**What to produce:**
Output every line below without omitting or altering anything.

------------------------------------------------------------------------

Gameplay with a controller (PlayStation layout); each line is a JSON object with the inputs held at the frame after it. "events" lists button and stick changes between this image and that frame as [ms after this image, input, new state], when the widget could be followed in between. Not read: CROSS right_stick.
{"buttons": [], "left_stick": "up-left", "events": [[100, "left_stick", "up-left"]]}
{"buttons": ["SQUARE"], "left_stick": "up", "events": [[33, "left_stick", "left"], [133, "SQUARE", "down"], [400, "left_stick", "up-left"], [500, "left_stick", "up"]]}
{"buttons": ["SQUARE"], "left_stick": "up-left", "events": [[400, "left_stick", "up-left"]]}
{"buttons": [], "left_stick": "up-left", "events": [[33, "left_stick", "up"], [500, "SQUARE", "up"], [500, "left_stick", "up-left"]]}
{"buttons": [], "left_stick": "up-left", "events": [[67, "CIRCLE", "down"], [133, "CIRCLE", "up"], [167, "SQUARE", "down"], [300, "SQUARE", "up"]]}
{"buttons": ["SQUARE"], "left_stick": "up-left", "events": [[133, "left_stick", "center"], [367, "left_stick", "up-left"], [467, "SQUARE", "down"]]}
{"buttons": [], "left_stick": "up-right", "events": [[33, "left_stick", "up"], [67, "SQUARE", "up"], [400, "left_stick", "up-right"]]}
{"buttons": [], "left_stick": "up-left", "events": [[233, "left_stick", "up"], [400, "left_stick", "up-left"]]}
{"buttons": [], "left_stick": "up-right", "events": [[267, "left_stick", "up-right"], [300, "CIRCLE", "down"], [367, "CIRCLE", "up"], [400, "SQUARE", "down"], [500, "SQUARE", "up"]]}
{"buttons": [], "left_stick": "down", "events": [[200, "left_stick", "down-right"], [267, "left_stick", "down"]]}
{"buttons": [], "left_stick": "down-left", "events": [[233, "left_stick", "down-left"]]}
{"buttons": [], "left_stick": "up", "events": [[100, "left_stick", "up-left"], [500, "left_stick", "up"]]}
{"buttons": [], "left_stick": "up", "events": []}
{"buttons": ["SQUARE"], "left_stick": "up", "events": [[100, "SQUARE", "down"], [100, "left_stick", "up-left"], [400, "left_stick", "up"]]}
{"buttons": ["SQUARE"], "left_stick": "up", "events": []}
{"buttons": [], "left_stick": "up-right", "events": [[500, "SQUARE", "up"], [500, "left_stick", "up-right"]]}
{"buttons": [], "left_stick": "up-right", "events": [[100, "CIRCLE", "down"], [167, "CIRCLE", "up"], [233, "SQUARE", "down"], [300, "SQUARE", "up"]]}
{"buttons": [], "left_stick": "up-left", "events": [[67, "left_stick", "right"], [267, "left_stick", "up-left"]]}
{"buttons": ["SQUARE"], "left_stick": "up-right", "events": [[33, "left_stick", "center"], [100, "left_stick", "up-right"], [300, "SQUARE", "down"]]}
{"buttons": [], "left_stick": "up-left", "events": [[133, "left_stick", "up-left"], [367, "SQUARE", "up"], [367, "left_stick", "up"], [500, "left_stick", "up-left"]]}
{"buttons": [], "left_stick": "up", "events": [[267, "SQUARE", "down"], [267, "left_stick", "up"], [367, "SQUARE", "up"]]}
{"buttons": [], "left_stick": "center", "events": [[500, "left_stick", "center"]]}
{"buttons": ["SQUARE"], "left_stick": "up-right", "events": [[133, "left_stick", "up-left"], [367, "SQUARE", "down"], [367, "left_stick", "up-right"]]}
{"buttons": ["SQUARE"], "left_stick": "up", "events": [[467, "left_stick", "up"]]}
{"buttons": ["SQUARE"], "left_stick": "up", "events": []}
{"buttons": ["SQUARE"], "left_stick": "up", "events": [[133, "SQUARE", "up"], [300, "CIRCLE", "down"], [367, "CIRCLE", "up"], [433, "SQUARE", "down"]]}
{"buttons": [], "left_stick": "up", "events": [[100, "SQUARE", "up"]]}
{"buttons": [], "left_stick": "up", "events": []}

------------------------------------------------------------------------

**Your solution:**
Gameplay with a controller (PlayStation layout); each line is a JSON object with the inputs held at the frame after it. "events" lists button and stick changes between this image and that frame as [ms after this image, input, new state], when the widget could be followed in between. Not read: CROSS right_stick.
{"buttons": [], "left_stick": "up-left", "events": [[100, "left_stick", "up-left"]]}
{"buttons": ["SQUARE"], "left_stick": "up", "events": [[33, "left_stick", "left"], [133, "SQUARE", "down"], [400, "left_stick", "up-left"], [500, "left_stick", "up"]]}
{"buttons": ["SQUARE"], "left_stick": "up-left", "events": [[400, "left_stick", "up-left"]]}
{"buttons": [], "left_stick": "up-left", "events": [[33, "left_stick", "up"], [500, "SQUARE", "up"], [500, "left_stick", "up-left"]]}
{"buttons": [], "left_stick": "up-left", "events": [[67, "CIRCLE", "down"], [133, "CIRCLE", "up"], [167, "SQUARE", "down"], [300, "SQUARE", "up"]]}
{"buttons": ["SQUARE"], "left_stick": "up-left", "events": [[133, "left_stick", "center"], [367, "left_stick", "up-left"], [467, "SQUARE", "down"]]}
{"buttons": [], "left_stick": "up-right", "events": [[33, "left_stick", "up"], [67, "SQUARE", "up"], [400, "left_stick", "up-right"]]}
{"buttons": [], "left_stick": "up-left", "events": [[233, "left_stick", "up"], [400, "left_stick", "up-left"]]}
{"buttons": [], "left_stick": "up-right", "events": [[267, "left_stick", "up-right"], [300, "CIRCLE", "down"], [367, "CIRCLE", "up"], [400, "SQUARE", "down"], [500, "SQUARE", "up"]]}
{"buttons": [], "left_stick": "down", "events": [[200, "left_stick", "down-right"], [267, "left_stick", "down"]]}
{"buttons": [], "left_stick": "down-left", "events": [[233, "left_stick", "down-left"]]}
{"buttons": [], "left_stick": "up", "events": [[100, "left_stick", "up-left"], [500, "left_stick", "up"]]}
{"buttons": [], "left_stick": "up", "events": []}
{"buttons": ["SQUARE"], "left_stick": "up", "events": [[100, "SQUARE", "down"], [100, "left_stick", "up-left"], [400, "left_stick", "up"]]}
{"buttons": ["SQUARE"], "left_stick": "up", "events": []}
{"buttons": [], "left_stick": "up-right", "events": [[500, "SQUARE", "up"], [500, "left_stick", "up-right"]]}
{"buttons": [], "left_stick": "up-right", "events": [[100, "CIRCLE", "down"], [167, "CIRCLE", "up"], [233, "SQUARE", "down"], [300, "SQUARE", "up"]]}
{"buttons": [], "left_stick": "up-left", "events": [[67, "left_stick", "right"], [267, "left_stick", "up-left"]]}
{"buttons": ["SQUARE"], "left_stick": "up-right", "events": [[33, "left_stick", "center"], [100, "left_stick", "up-right"], [300, "SQUARE", "down"]]}
{"buttons": [], "left_stick": "up-left", "events": [[133, "left_stick", "up-left"], [367, "SQUARE", "up"], [367, "left_stick", "up"], [500, "left_stick", "up-left"]]}
{"buttons": [], "left_stick": "up", "events": [[267, "SQUARE", "down"], [267, "left_stick", "up"], [367, "SQUARE", "up"]]}
{"buttons": [], "left_stick": "center", "events": [[500, "left_stick", "center"]]}
{"buttons": ["SQUARE"], "left_stick": "up-right", "events": [[133, "left_stick", "up-left"], [367, "SQUARE", "down"], [367, "left_stick", "up-right"]]}
{"buttons": ["SQUARE"], "left_stick": "up", "events": [[467, "left_stick", "up"]]}
{"buttons": ["SQUARE"], "left_stick": "up", "events": []}
{"buttons": ["SQUARE"], "left_stick": "up", "events": [[133, "SQUARE", "up"], [300, "CIRCLE", "down"], [367, "CIRCLE", "up"], [433, "SQUARE", "down"]]}
{"buttons": [], "left_stick": "up", "events": [[100, "SQUARE", "up"]]}
{"buttons": [], "left_stick": "up", "events": []}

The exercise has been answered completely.